There is no doubt: we want to help.

The well-documented horrors of extreme poverty around the world have created a moral imperative that people have responded to in their millions.

Yet the poverty persists. At a time of unprecedented global prosperity, children are starving to death. Are we not being generous enough? Or is the problem somehow insoluble, an inevitable outcome of historical circumstance?

In this provocative and compelling book, Dambisa Moyo argues that the most important challenge we face today is to destroy the myth that Aid actually works. In the modern globalized economy, simply handing out more money, however well intentioned, will not help the poorest nations achieve sustainable long-term growth. Dead Aid analyses the history of economic development over the last fifty years and shows how Aid crowds out financial and social capital and feeds corruption; the countries that have 'caught up' did so despite rather than because of Aid.

There is, however, an alternative. Extreme poverty is not inevitable. Dambisa Moyo shows how, with improved access to capital and markets and with the right policies, even the poorest nations can prosper.

If we really do want to help, we have to do more than just appease our consciences, hoping for the best, expecting the worst.
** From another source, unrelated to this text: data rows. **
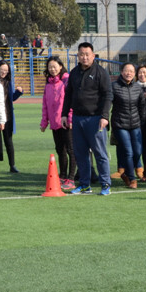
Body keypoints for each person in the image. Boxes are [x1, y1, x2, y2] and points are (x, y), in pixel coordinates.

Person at [62, 42, 113, 196]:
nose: (84, 57)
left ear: (93, 56)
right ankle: (85, 184)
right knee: (80, 153)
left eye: (87, 54)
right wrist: (64, 114)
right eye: (81, 54)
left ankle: (105, 184)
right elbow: (68, 95)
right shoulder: (74, 73)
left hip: (95, 119)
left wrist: (105, 116)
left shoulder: (101, 72)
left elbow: (108, 95)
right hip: (77, 119)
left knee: (100, 153)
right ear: (78, 55)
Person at [40, 56, 76, 190]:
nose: (52, 69)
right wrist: (44, 122)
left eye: (54, 66)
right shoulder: (48, 85)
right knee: (60, 150)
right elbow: (45, 105)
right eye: (50, 67)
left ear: (61, 67)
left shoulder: (66, 81)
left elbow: (71, 102)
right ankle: (62, 176)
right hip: (55, 124)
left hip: (66, 122)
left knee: (71, 150)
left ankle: (71, 178)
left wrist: (70, 118)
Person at [110, 63, 145, 189]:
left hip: (135, 124)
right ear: (121, 72)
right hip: (120, 124)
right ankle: (132, 178)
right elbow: (108, 103)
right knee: (128, 152)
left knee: (137, 151)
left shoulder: (137, 88)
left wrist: (142, 121)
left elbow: (142, 106)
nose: (128, 73)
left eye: (131, 71)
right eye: (126, 70)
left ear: (134, 74)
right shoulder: (114, 86)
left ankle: (125, 172)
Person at [0, 60, 22, 173]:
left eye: (6, 70)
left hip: (8, 115)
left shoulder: (8, 82)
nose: (3, 72)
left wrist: (18, 92)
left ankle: (12, 165)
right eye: (2, 70)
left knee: (9, 141)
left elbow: (11, 98)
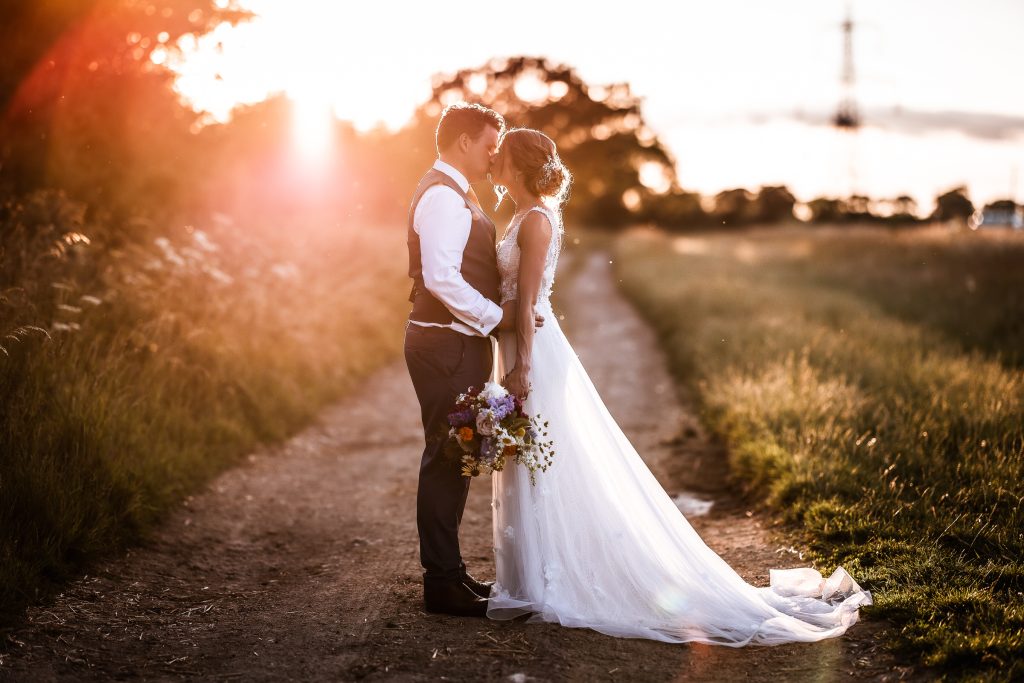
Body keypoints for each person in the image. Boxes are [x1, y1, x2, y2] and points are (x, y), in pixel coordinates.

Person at [485, 127, 872, 645]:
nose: (493, 161)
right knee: (531, 455)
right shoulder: (526, 213)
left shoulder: (534, 219)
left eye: (500, 155)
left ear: (517, 166)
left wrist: (520, 365)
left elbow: (530, 306)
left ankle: (548, 581)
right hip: (523, 345)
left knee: (539, 455)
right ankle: (531, 576)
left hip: (532, 350)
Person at [403, 103, 543, 618]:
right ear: (463, 142)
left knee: (454, 460)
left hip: (454, 342)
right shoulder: (441, 196)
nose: (493, 154)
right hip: (445, 342)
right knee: (445, 459)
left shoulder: (454, 191)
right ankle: (440, 583)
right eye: (488, 144)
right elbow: (441, 277)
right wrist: (498, 318)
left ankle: (452, 573)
We need first to understand the problem.

About the Author

Dambisa Moyo is a Global Economist at an Investment Bank in London. She previously worked at the World Bank in Washington DC. A native of Zambia, Southern Africa, Dambisa holds a Doctorate in Economics from Oxford University and a Masters from Harvard University.

Dambisa has spoken on issues of Aid, Debt and Poverty in developing countries at conferences including at the World Economic Forum in Davos Switzerland in 2005.

Dambisa lives in London. Dead Aid is her first book.